New leaks from an unreleased One UI 8.5 build indicate that Samsung is working on a wide design revamp that embraces more rounded, pill-shaped controls and denser layouts—changes that watchers say look more and more like the visual direction typically referred to as “iOS 26” in leak circles.
The tweak seems to provide a consistent adjustment across all of the system apps, such as file sharing and calling, as well as the main settings menu.

What the leaked One UI 8.5 build actually reveals
Firmware trackers such as SammyGuru suggest One UI 8.5 improves the reworked Quick Share interface, which debuted on the Galaxy S25 range with One UI 8. The floating bar containing Send and Receive is transitioning away from a wide, rectangular rail to a tighter, pill-shaped control with more negative space and less room between elements. The shift looks cleaner and more natural to hit with a thumb, especially on big screens.
It’s not just a pill-forward strategy for aesthetics. With Quick Share more focused on NFC tap-to-share and local discovery, the simple bar cuts down on peripheral UI chrome to expedite the handoff when sharing with other devices nearby.
Dialer and calling screen get a new look
And the Phone app seems to think so, too. The floating switcher for Dial, History, and Contacts will be replaced with a small pill instead of individual, larger cards. In calls, the single semi-transparent action bar is gone in favor of smaller squircle buttons—mute, speaker, keypad, and so on now appear on distinct islands. Another thing that’s changed is the shape of the keys on the in-call keypad, which have been replaced with soft-square buttons instead of circles.
Functionally, the separated buttons enhance hit targets and remove confusion between activated and deactivated states. On super-tall phones, this separation also aids with muscle memory: you can flick a thumb to the fixed positions without visually scanning down a muddled bar each time.
Settings and Device Care shift to compact designs
Outside of individual apps, Settings looks more compact in the build that testers saw. Device Care, for instance, trades the spacious cards for tight bubbles with soft shadows and a smaller typeface. A treatment similar to that of Phone pages is visible in the battery pages, so I guess this compact style will be used on several panes.

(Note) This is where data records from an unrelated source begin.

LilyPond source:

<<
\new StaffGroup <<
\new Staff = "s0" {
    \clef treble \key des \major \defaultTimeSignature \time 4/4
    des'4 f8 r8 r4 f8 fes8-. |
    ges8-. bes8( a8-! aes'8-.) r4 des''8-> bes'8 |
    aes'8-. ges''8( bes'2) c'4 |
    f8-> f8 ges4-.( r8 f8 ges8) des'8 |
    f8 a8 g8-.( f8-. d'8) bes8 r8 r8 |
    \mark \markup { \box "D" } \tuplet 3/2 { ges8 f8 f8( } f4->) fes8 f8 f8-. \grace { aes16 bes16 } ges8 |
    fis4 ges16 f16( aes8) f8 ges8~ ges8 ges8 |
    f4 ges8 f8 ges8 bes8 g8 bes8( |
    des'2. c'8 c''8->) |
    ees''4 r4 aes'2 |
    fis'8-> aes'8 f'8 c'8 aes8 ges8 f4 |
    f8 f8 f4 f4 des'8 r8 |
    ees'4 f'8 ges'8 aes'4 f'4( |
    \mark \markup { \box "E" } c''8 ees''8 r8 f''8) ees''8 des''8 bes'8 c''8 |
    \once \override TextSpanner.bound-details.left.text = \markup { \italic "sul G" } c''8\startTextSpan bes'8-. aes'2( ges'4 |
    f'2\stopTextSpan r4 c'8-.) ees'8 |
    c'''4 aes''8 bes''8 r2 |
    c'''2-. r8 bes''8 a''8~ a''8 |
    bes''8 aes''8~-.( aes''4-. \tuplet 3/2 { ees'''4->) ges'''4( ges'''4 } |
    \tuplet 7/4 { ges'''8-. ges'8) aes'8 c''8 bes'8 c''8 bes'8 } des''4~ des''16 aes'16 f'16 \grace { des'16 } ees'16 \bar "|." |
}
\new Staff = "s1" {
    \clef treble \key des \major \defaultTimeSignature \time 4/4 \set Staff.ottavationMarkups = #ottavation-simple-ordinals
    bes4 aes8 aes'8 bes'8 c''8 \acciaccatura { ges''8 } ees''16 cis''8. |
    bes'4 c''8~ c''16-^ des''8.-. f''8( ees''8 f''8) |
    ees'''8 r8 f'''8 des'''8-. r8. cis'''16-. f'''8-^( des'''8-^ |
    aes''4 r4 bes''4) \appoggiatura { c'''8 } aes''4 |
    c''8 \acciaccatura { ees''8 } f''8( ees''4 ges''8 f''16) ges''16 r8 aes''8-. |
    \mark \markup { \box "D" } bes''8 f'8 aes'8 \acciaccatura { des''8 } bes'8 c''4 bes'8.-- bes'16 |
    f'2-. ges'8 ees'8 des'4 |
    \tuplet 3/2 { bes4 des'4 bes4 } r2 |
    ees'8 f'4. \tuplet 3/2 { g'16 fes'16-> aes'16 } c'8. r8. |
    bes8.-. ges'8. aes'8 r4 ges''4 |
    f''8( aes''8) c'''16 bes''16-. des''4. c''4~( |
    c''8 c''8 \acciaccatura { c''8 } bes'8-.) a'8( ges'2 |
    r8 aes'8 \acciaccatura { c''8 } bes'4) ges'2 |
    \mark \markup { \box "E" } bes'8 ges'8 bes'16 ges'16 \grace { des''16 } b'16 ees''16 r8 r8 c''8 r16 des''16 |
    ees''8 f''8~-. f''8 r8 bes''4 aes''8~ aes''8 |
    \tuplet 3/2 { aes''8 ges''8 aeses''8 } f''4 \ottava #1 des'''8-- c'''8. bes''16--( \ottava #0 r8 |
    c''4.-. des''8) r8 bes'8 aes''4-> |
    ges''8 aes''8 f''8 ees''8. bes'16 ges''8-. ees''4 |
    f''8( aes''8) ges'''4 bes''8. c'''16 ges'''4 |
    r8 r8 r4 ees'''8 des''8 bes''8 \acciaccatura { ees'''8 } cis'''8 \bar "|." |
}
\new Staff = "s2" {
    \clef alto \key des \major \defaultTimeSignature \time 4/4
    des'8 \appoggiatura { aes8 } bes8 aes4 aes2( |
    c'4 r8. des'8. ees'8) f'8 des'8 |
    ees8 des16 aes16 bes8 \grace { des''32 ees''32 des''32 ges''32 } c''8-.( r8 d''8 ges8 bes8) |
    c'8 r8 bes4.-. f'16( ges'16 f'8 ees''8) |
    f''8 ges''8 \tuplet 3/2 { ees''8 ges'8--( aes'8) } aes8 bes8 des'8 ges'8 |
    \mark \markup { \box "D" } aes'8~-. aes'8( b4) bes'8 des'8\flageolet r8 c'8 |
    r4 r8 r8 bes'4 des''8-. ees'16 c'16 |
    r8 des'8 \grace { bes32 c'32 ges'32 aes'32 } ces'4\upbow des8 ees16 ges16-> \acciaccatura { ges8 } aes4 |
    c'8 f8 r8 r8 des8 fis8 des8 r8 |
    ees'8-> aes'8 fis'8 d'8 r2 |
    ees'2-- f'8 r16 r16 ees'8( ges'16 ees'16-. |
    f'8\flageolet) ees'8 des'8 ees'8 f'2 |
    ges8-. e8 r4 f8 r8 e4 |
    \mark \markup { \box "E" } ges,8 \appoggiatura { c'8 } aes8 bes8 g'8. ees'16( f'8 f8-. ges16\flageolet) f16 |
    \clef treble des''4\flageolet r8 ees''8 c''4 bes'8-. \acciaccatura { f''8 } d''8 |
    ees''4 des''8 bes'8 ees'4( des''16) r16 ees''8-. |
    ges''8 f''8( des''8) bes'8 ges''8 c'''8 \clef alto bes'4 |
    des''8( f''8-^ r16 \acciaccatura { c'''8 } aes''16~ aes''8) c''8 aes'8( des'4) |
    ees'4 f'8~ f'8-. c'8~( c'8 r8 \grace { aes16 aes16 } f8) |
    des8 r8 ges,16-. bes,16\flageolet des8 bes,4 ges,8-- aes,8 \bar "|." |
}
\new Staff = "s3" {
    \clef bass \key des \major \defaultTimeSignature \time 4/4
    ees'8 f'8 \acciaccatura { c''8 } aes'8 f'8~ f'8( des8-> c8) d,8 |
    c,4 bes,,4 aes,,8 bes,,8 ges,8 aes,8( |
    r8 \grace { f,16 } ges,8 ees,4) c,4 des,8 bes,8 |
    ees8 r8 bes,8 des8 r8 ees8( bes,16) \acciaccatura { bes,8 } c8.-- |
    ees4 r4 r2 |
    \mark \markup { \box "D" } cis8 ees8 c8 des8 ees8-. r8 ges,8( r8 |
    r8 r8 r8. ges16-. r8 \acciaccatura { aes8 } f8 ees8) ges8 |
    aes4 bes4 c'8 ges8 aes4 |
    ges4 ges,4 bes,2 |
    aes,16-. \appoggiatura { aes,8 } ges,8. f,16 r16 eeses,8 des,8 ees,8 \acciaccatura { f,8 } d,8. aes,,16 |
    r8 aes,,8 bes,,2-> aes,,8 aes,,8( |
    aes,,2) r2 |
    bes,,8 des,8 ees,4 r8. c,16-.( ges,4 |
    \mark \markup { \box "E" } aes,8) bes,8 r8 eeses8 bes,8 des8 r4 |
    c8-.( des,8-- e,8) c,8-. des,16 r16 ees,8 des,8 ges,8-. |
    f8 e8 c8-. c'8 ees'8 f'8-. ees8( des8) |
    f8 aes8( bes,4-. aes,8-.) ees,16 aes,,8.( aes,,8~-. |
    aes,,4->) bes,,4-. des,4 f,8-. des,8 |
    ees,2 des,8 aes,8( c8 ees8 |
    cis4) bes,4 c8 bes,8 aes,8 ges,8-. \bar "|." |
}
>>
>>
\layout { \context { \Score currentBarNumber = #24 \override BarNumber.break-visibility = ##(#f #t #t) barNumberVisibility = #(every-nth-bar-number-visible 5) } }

The result is a greater information density without losing legibility—something that’s often requested by our power users. More compact designs on and above high-res panels mean less scrolling and more controls in the viewport; you can see what’s most important more quickly through a sense of soft elevation even with a full layout.

Why the iOS comparison question won’t go away
The likeness isn’t of any single icon or color; it’s more a juxtaposition of patterns. Pill-shaped toggles, segmented controls, and squircle action buttons have long been tools in Apple’s human interface playbook. Samsung’s newest adjustments also include those same corner radii, softer shadows, and more transparent layers that help to flatten visual noise—changes that apparently mimic recent iOS design language, as explained by industry observers.
That’s not to say Samsung is turning against itself. One UI’s materials remain coated with its own type style, spacing, and feature-first design philosophy. If anything, the change is indicative of the more general homogenization in mobile UI: tappable things are clearer, visual clutter is minimized, and page layouts scale from small phones to foldables. It’s the same logic that prompted Samsung and Google to streamline wireless sharing under the Quick Share banner.
Timing, availability, and caveats before public release
Historically, Samsung’s “.5” debuts alongside a new flagship or two before coming to existing devices, and leakers anticipate much of the same here with the next Galaxy S-series. As always, the things you see in test firmware could change prior to the public release, and regional builds and carrier versions may exclude some tweaks.
Samsung has not officially announced a redesign. Yet, the clarity of Quick Share, Phone, and Settings suggests a system-wide push rather than mere isolated tinkering. For a company that shipped about one-fifth of the world’s smartphones last year, according to IDC estimates, relatively small visual tweaks are outsized in real-world effect.
What it means for Galaxy owners considering One UI 8.5
Assuming the leaked build is true, One UI 8.5 seems like it will be moving in that direction, becoming more fluid and approachable without taking away what power users enjoy about Samsung’s skin. Look for faster one-handed interactions, more compact menus, and controls that are easier to make out at a glance. The iOS comparisons will run and run, but the real story is more prosaic: a UI that’s growing up and trying to focus instead on speed, reachability, and coherence across the system.
Remember, this is pre-release software. Nonetheless, the trend is clear—and it indicates that One UI is shifting from maximal customization to judicious refinement, with a visual sheen that looks destined to filter through every Galaxy system app.